WHAT THIS TASK INVOLVES
Lay out the text from the line containing "Document page, 1667x1251 pixels." up to and including the line containing "title Dice Game [124, 110, 1542, 320]" as a JSON list of strings, one string per line. Skip blank lines.

MATERIAL PROVIDED
/---
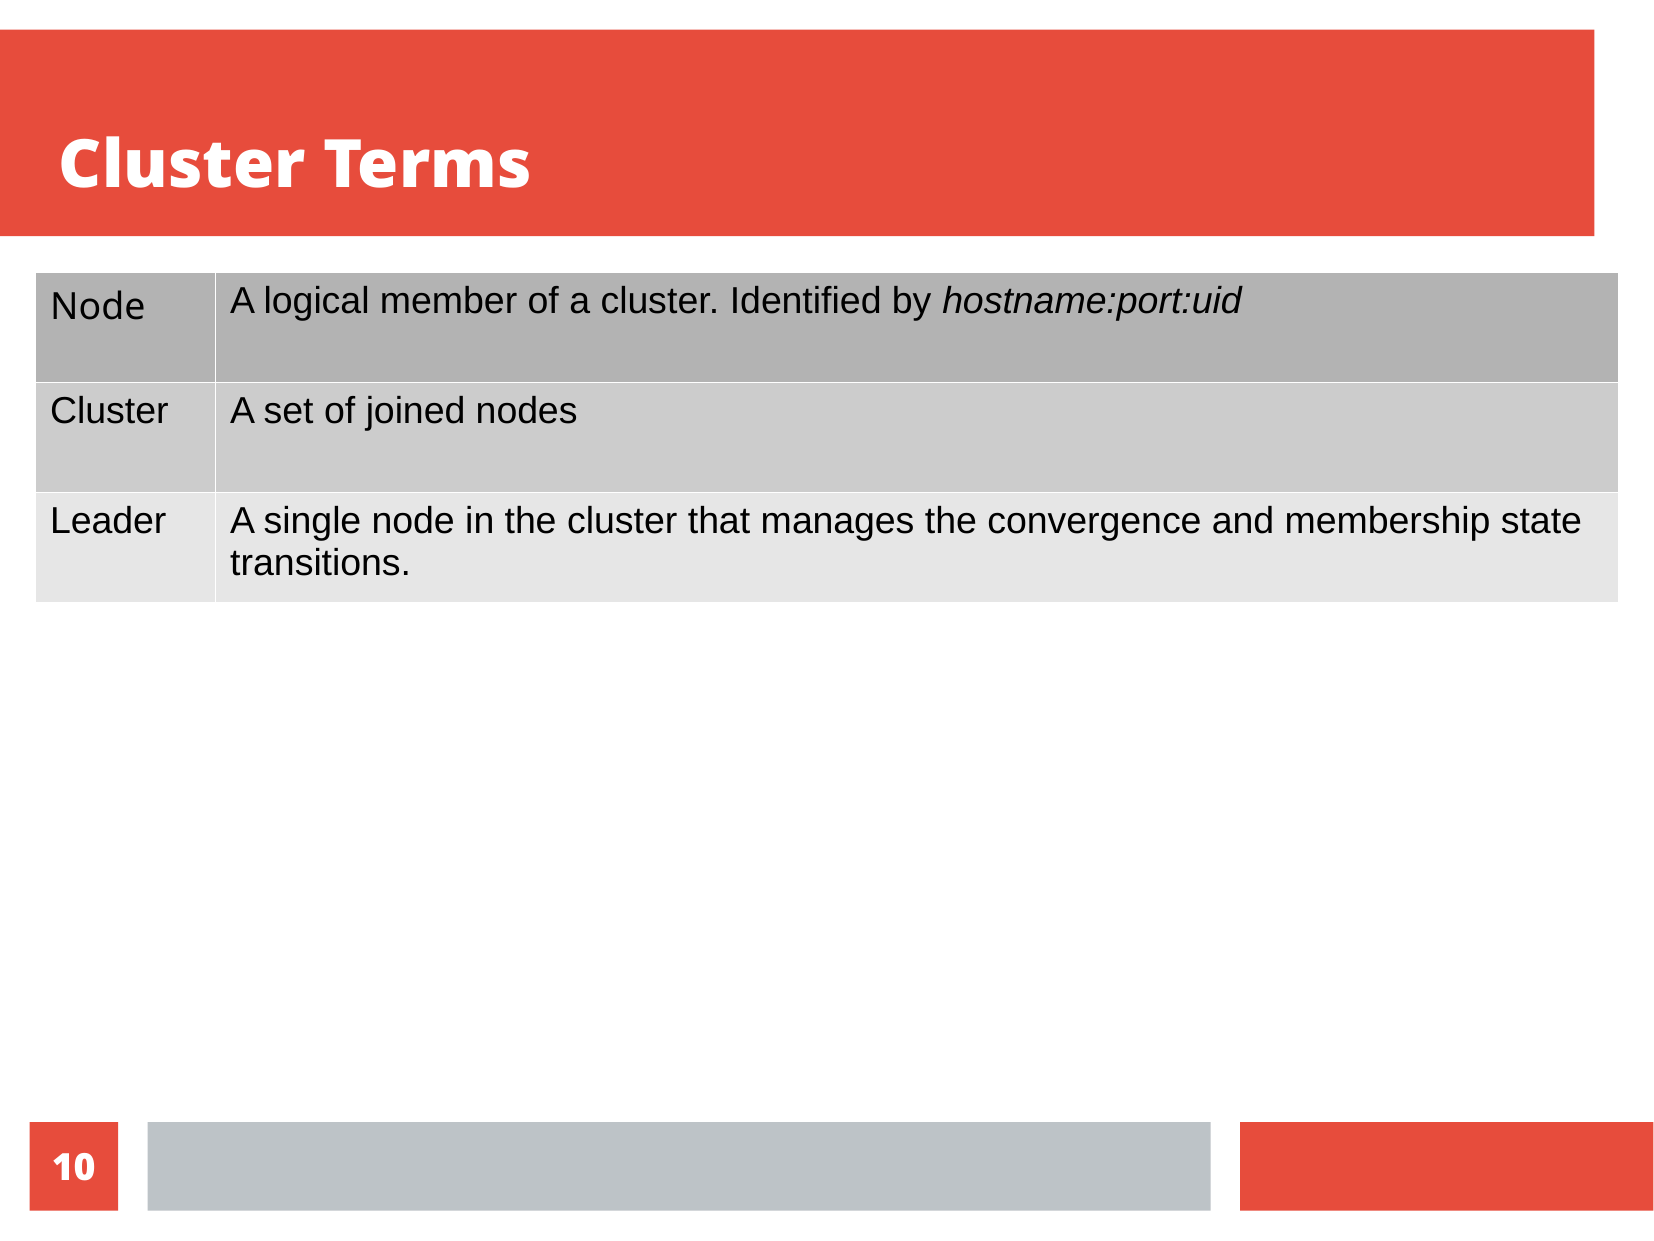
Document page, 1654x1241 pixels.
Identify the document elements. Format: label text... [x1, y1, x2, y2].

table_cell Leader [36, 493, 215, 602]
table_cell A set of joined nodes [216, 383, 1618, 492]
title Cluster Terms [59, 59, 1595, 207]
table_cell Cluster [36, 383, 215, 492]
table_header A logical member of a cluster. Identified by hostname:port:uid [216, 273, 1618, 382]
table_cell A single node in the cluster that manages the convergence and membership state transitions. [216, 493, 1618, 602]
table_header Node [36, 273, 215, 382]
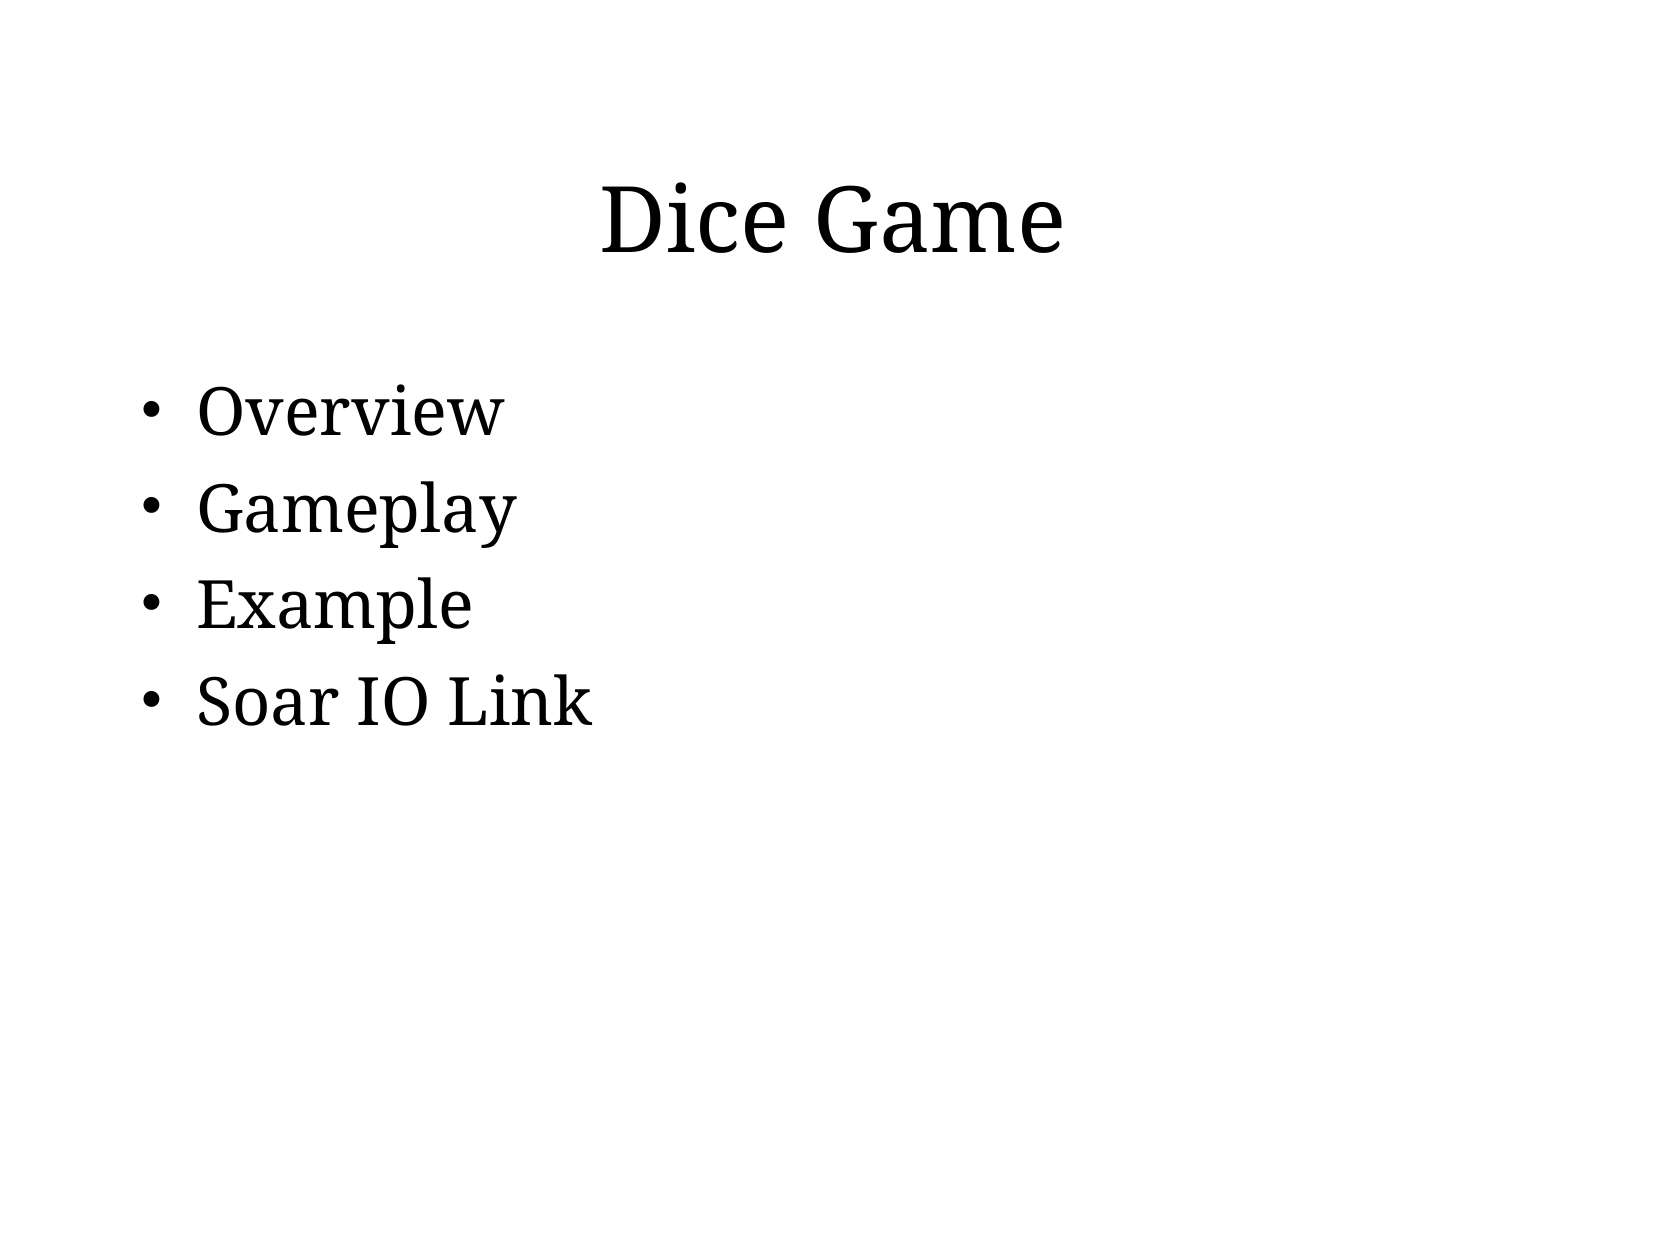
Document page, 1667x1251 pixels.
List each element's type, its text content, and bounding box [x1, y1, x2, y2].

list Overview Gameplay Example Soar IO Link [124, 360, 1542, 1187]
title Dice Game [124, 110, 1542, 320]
\---
/---
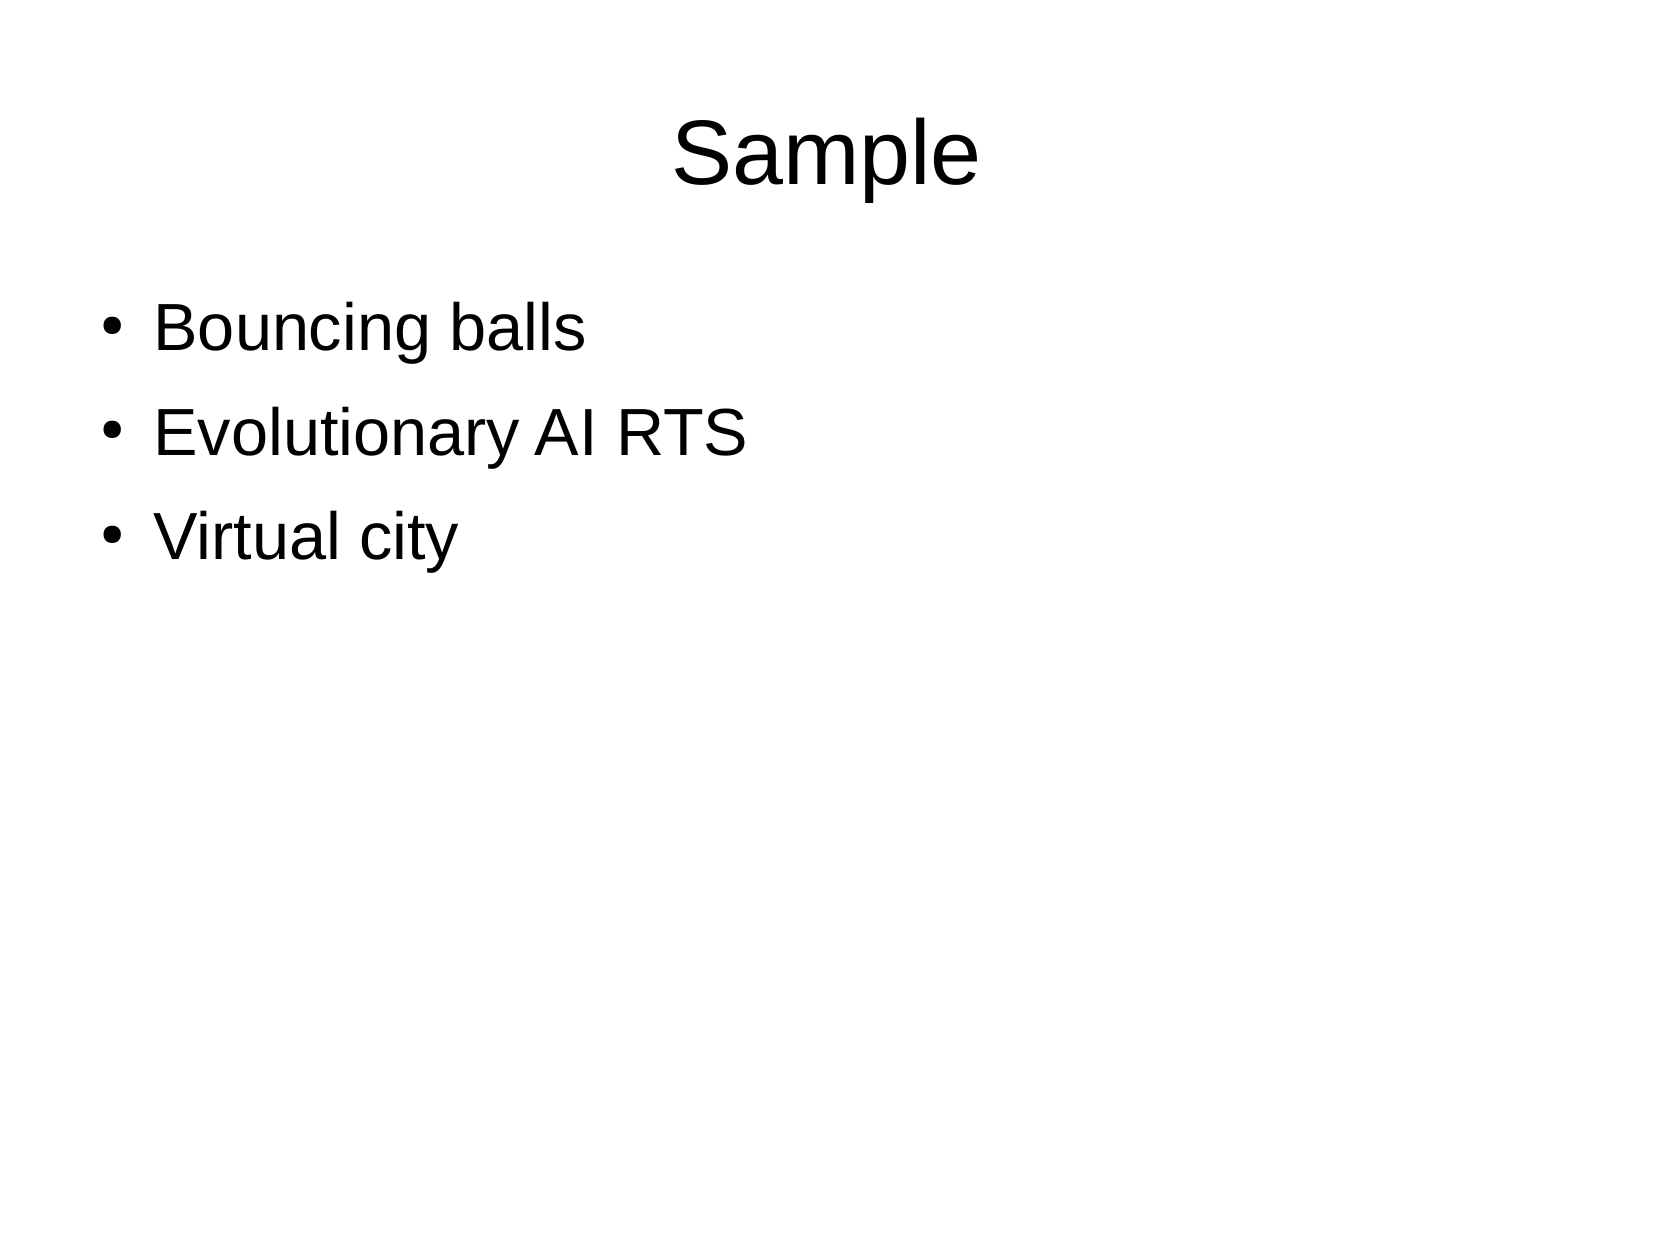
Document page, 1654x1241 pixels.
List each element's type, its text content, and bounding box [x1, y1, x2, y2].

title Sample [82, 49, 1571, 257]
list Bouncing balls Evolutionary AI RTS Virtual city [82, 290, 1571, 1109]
\---
REPLY TO THE EXERCISE
[
  "Document page, 1667x1251 pixels.",
  "List each element's type, its text content, and bounding box [x1, y1, x2, y2].",
  "list Overview Gameplay Example Soar IO Link [124, 360, 1542, 1187]",
  "title Dice Game [124, 110, 1542, 320]"
]